--- Start ---

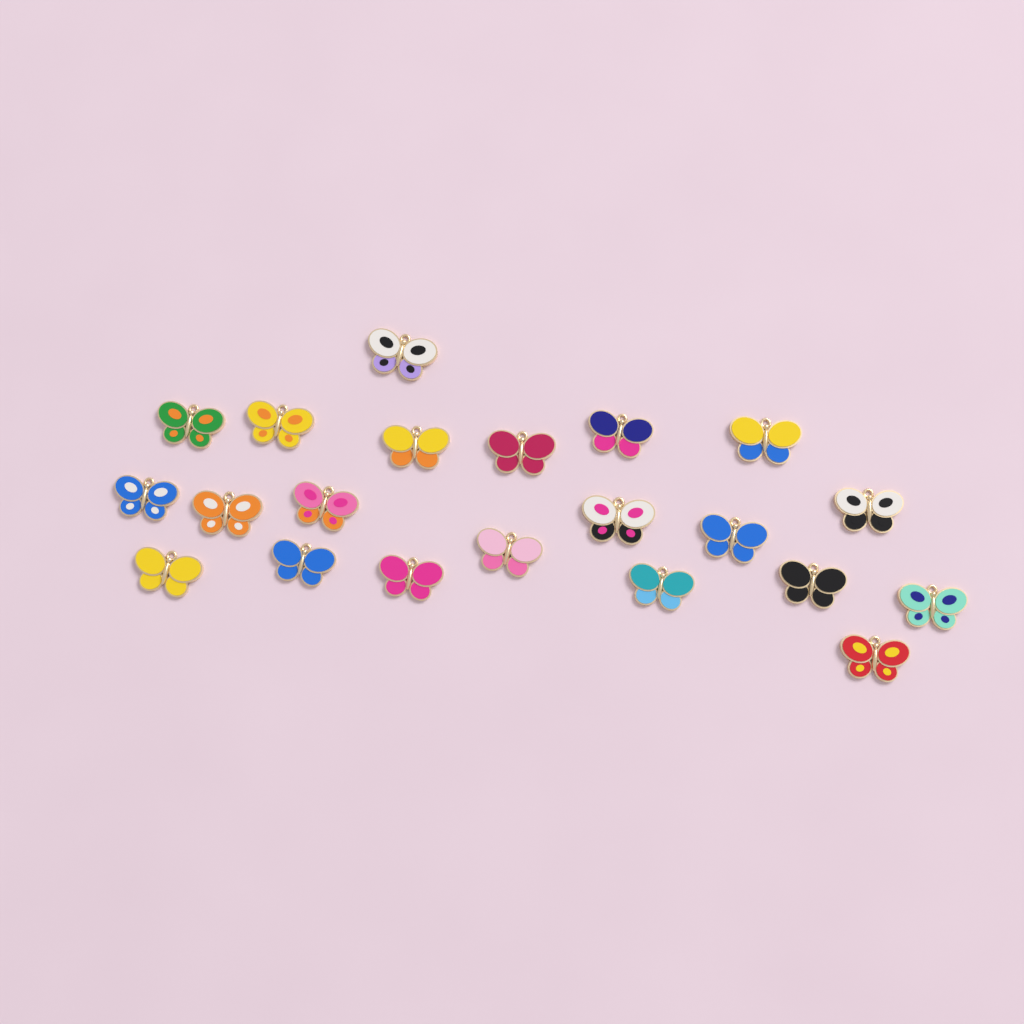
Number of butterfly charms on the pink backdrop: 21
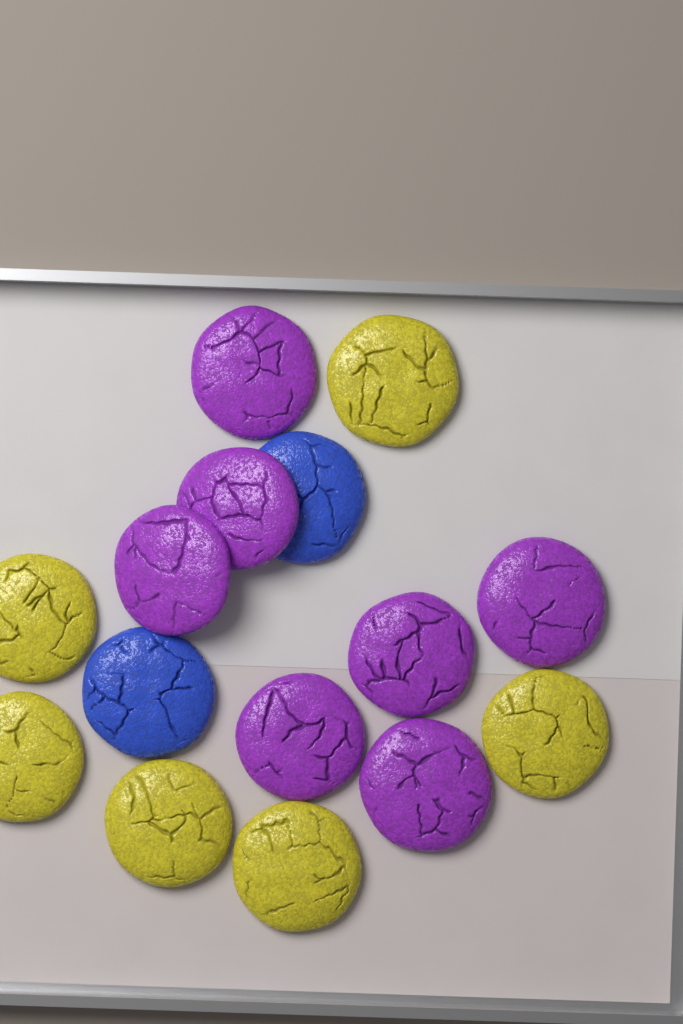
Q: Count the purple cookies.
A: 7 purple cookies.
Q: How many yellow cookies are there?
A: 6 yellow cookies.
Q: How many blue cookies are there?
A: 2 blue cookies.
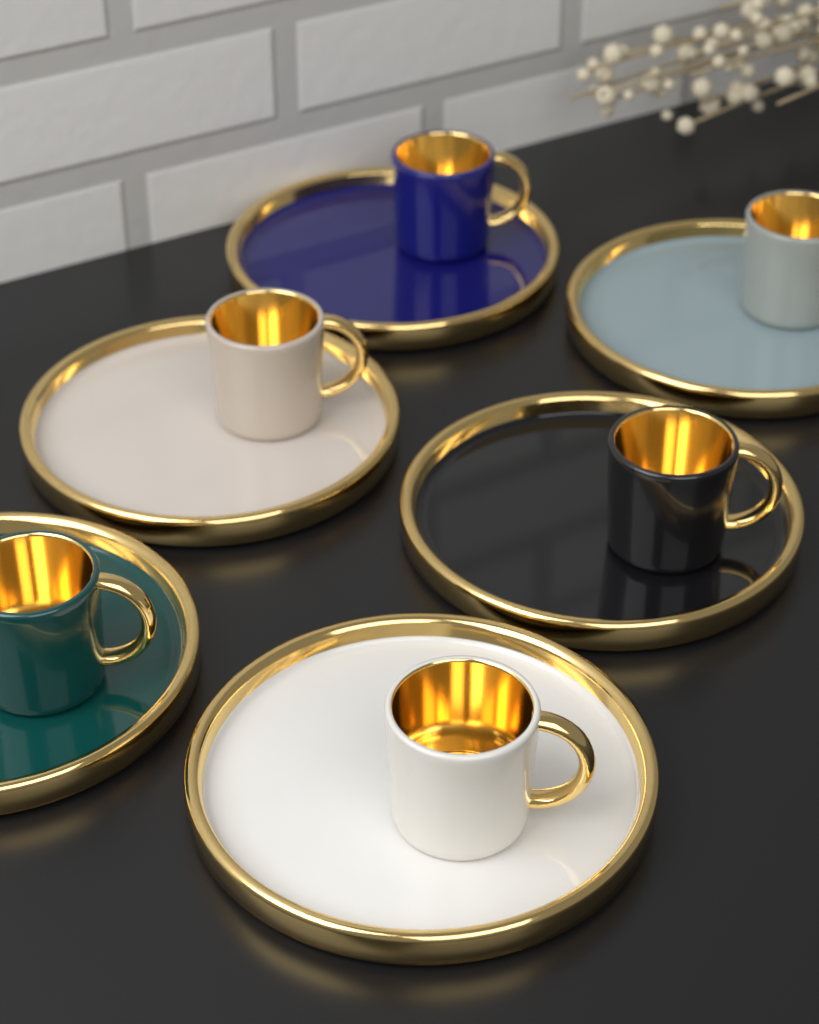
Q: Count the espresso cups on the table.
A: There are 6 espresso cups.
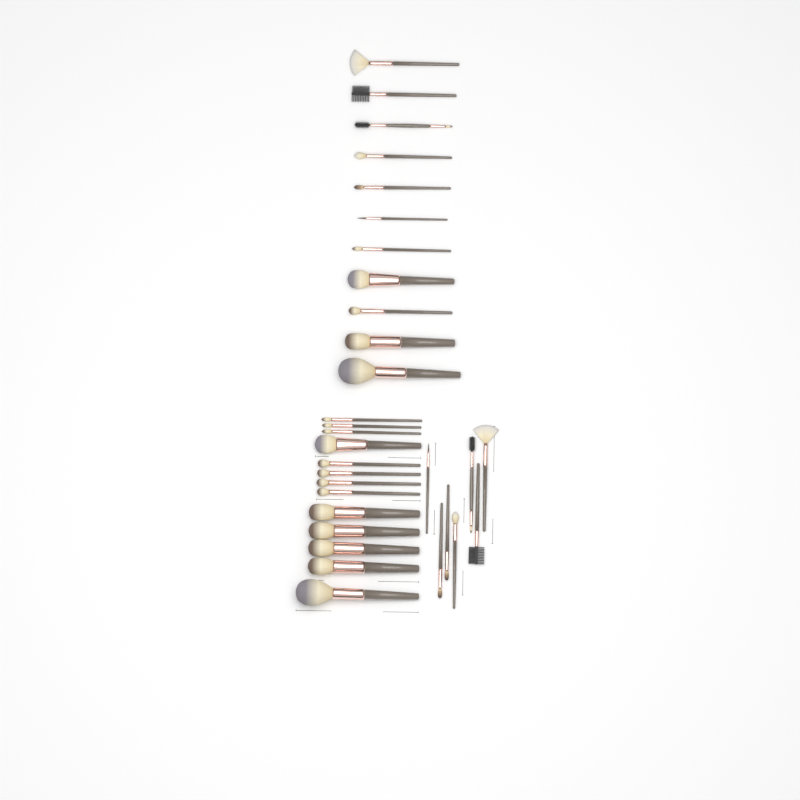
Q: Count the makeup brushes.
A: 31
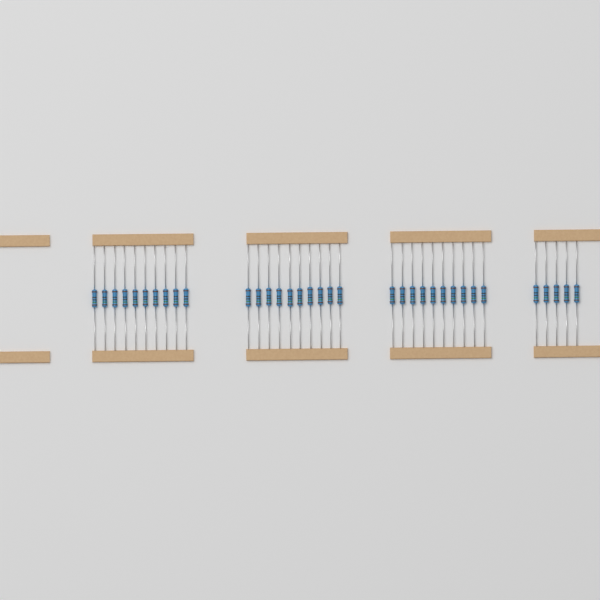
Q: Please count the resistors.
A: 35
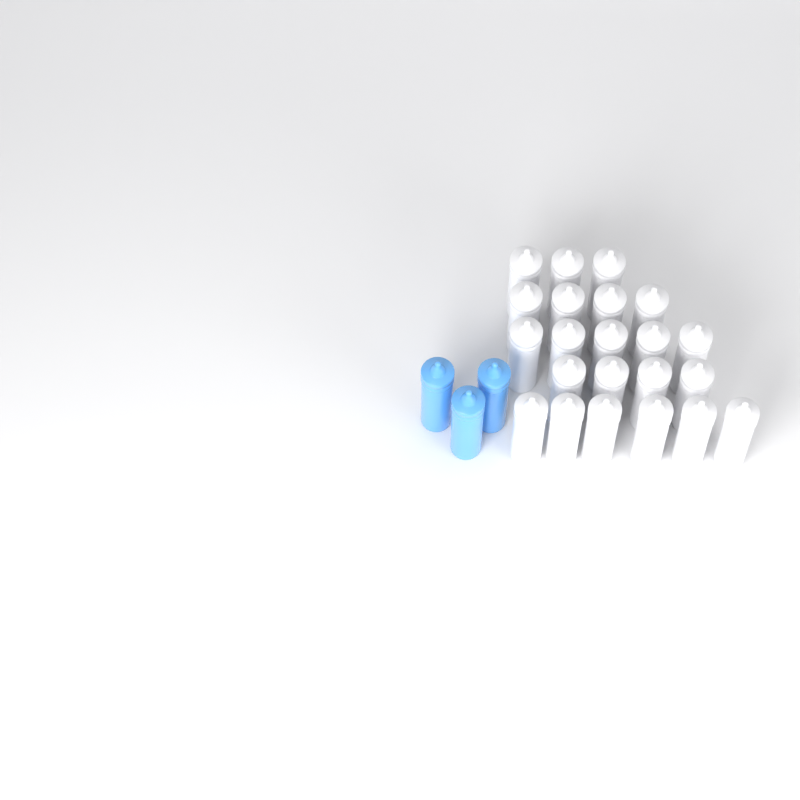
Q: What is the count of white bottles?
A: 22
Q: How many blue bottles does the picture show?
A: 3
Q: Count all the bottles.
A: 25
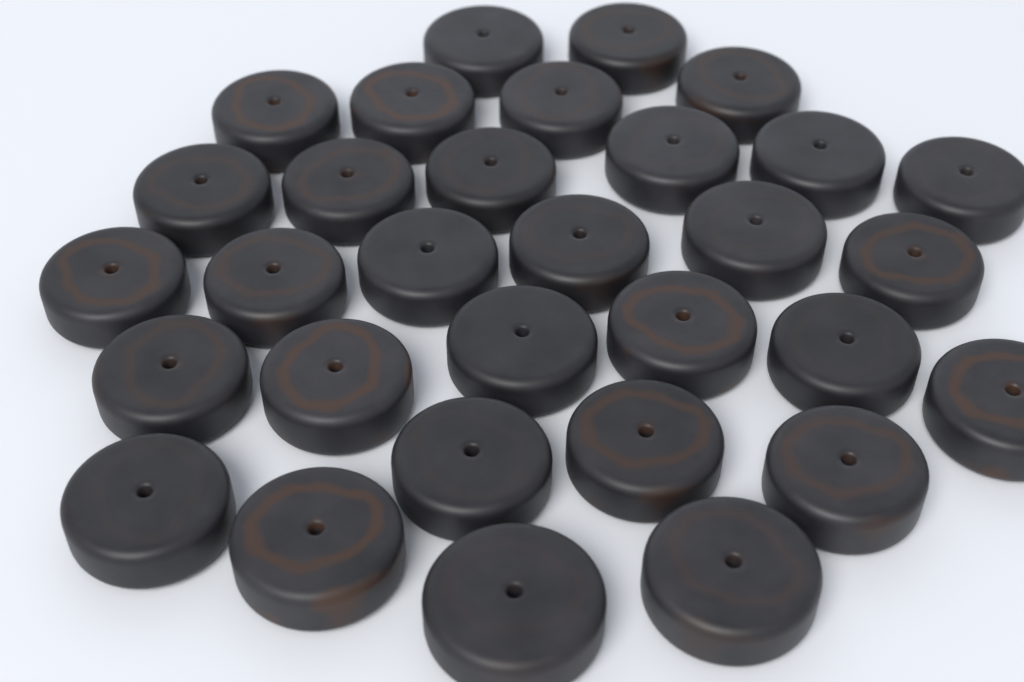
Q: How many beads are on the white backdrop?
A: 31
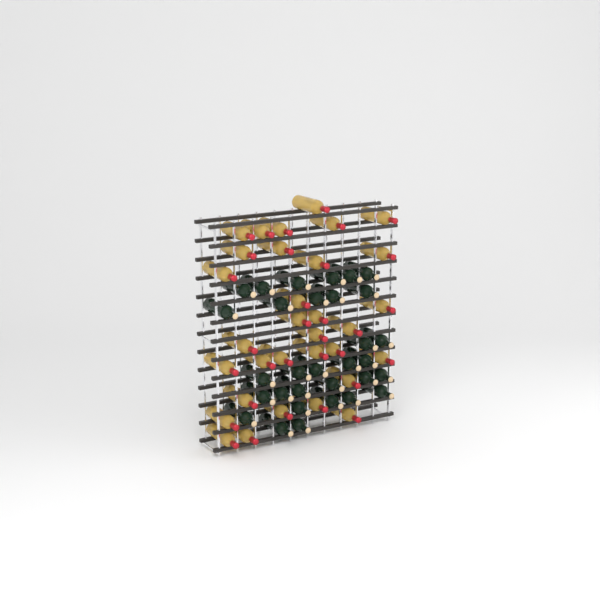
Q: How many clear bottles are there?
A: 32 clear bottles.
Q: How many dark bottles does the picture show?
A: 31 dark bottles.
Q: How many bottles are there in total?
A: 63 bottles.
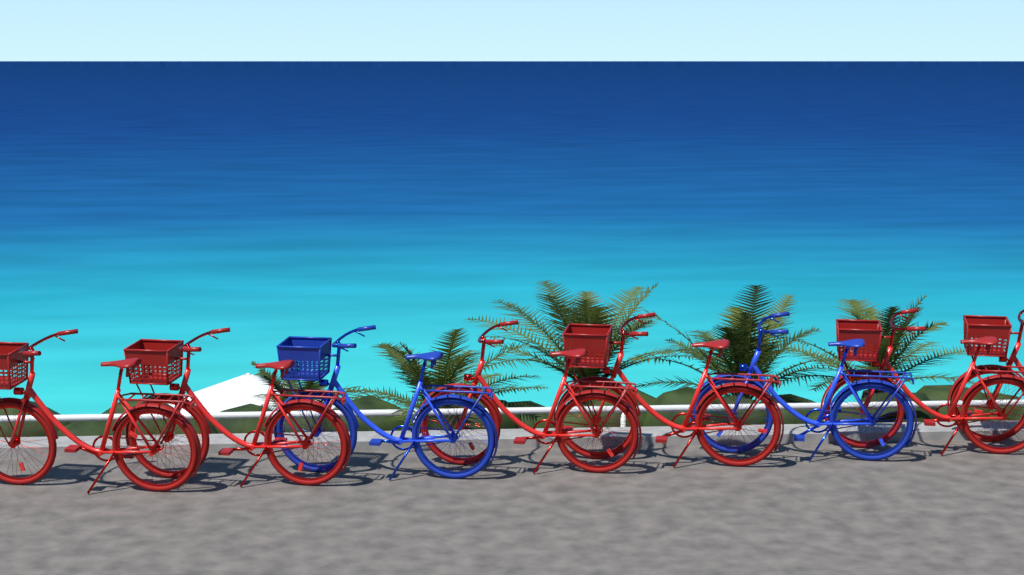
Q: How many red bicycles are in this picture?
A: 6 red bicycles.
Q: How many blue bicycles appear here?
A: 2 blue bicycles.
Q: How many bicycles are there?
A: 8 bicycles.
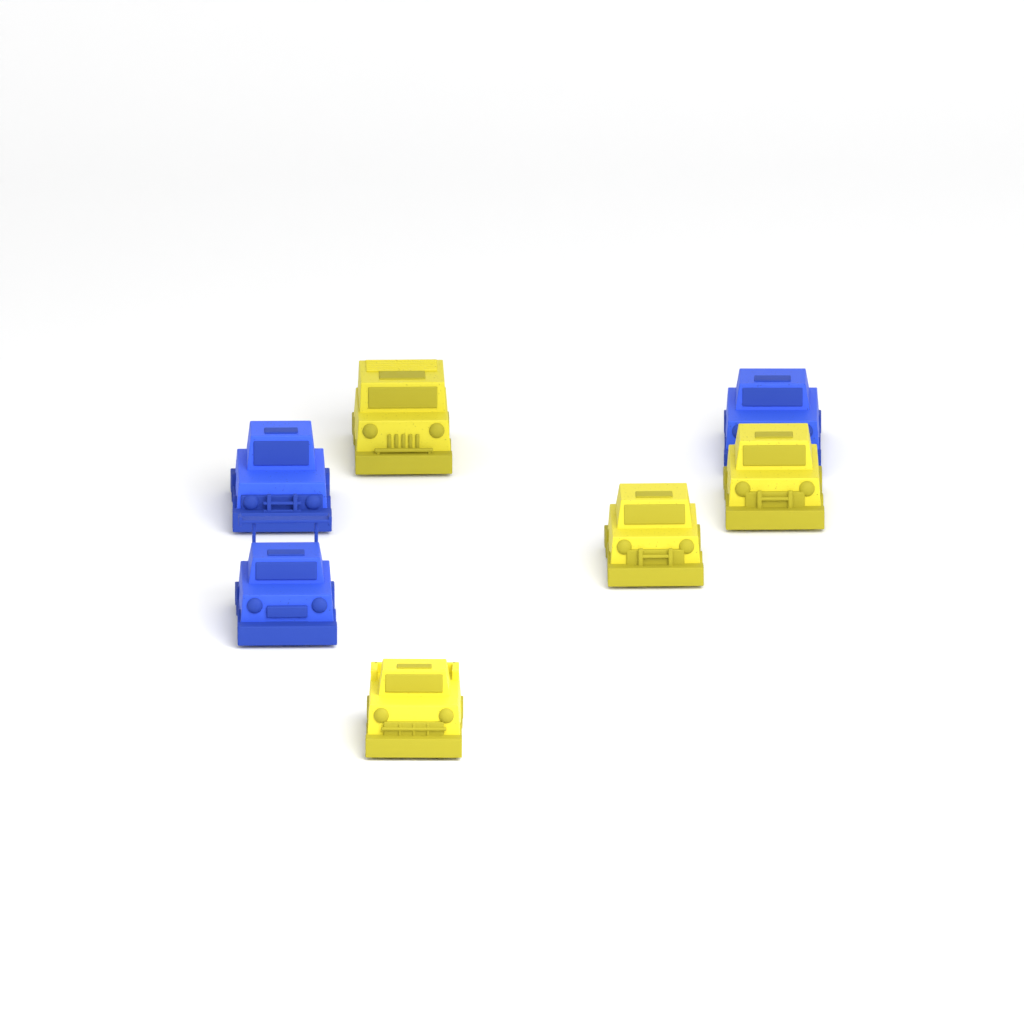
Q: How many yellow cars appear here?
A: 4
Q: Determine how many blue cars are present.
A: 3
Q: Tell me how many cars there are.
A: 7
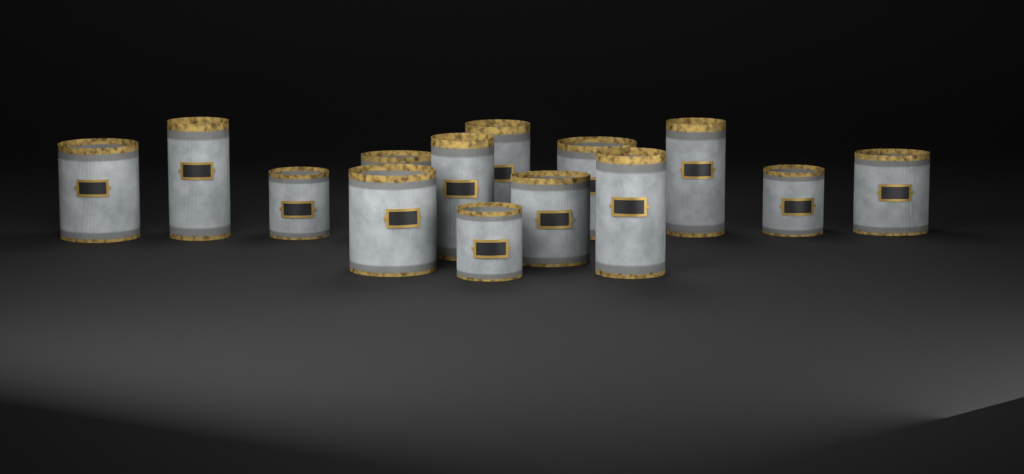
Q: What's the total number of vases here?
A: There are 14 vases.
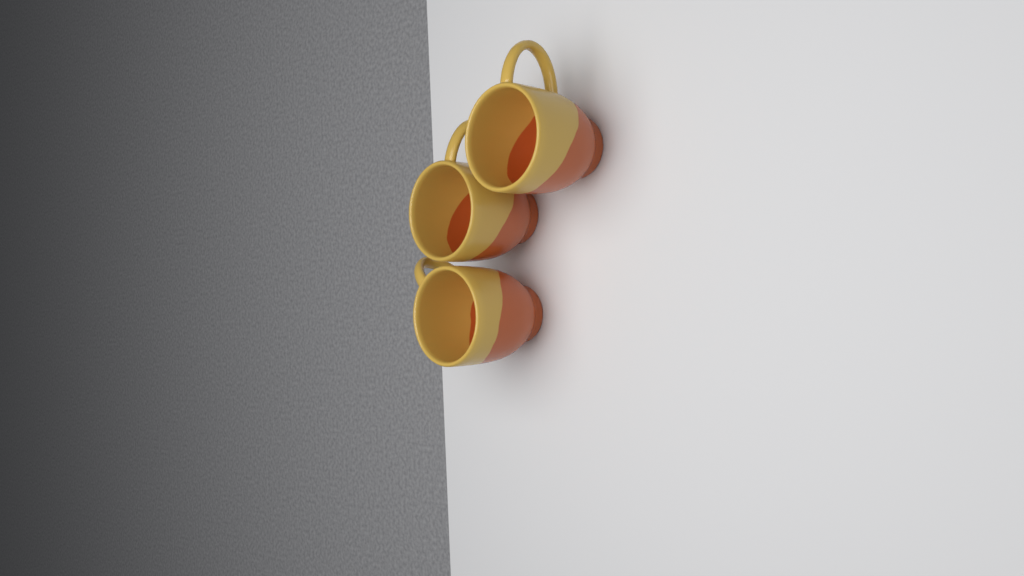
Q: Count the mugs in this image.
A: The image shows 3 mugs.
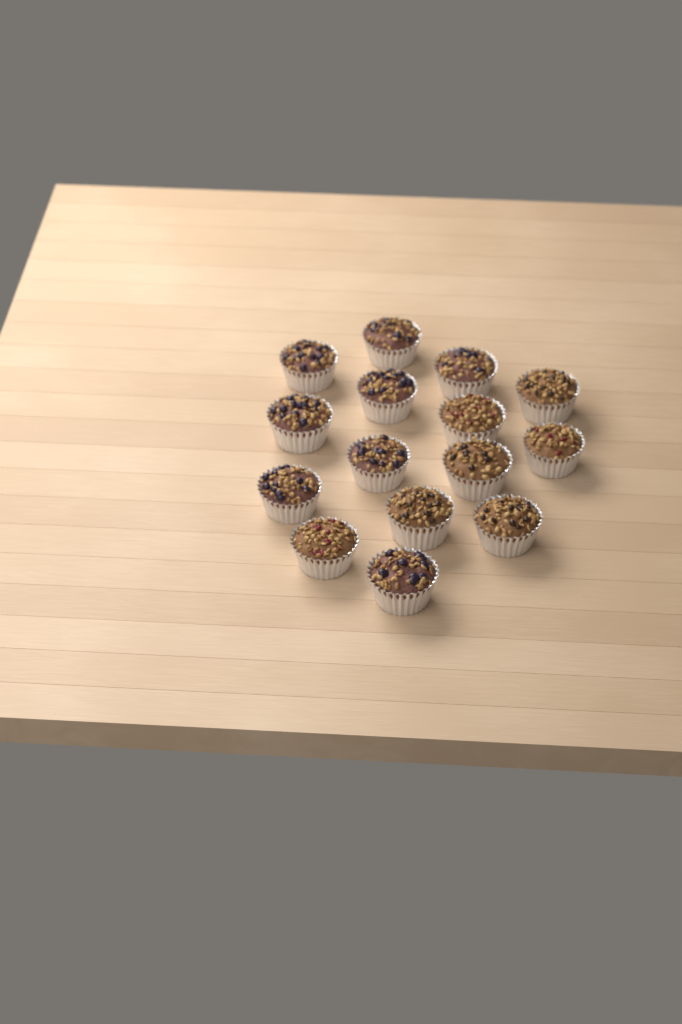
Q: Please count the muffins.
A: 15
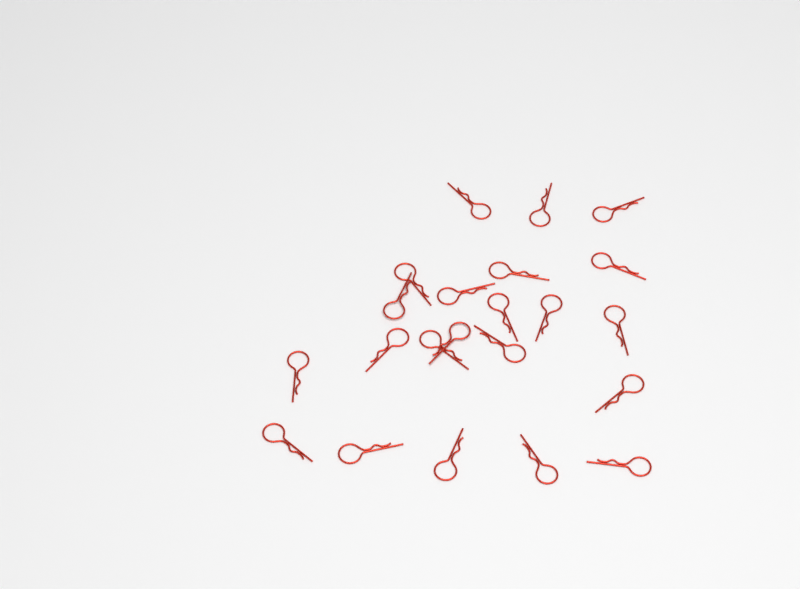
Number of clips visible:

--- End ---

Write out all of the entries above word for word, but leave out the pictures.

Output for this exercise –
Number of butterfly charms on the pink backdrop: 21
Q: Count the purple cookies.
A: 7 purple cookies.
Q: How many yellow cookies are there?
A: 6 yellow cookies.
Q: How many blue cookies are there?
A: 2 blue cookies.
Q: Count the espresso cups on the table.
A: There are 6 espresso cups.
Q: Count the makeup brushes.
A: 31
Q: Please count the resistors.
A: 35
Q: What is the count of white bottles?
A: 22
Q: How many blue bottles does the picture show?
A: 3
Q: Count all the bottles.
A: 25
Q: How many beads are on the white backdrop?
A: 31
Q: How many clear bottles are there?
A: 32 clear bottles.
Q: How many dark bottles does the picture show?
A: 31 dark bottles.
Q: How many bottles are there in total?
A: 63 bottles.
Q: How many red bicycles are in this picture?
A: 6 red bicycles.
Q: How many blue bicycles appear here?
A: 2 blue bicycles.
Q: How many bicycles are there?
A: 8 bicycles.
Q: How many yellow cars appear here?
A: 4
Q: Determine how many blue cars are present.
A: 3
Q: Tell me how many cars there are.
A: 7
Q: What's the total number of vases here?
A: There are 14 vases.
Q: Count the mugs in this image.
A: The image shows 3 mugs.
Q: Please count the muffins.
A: 15
Number of clips visible:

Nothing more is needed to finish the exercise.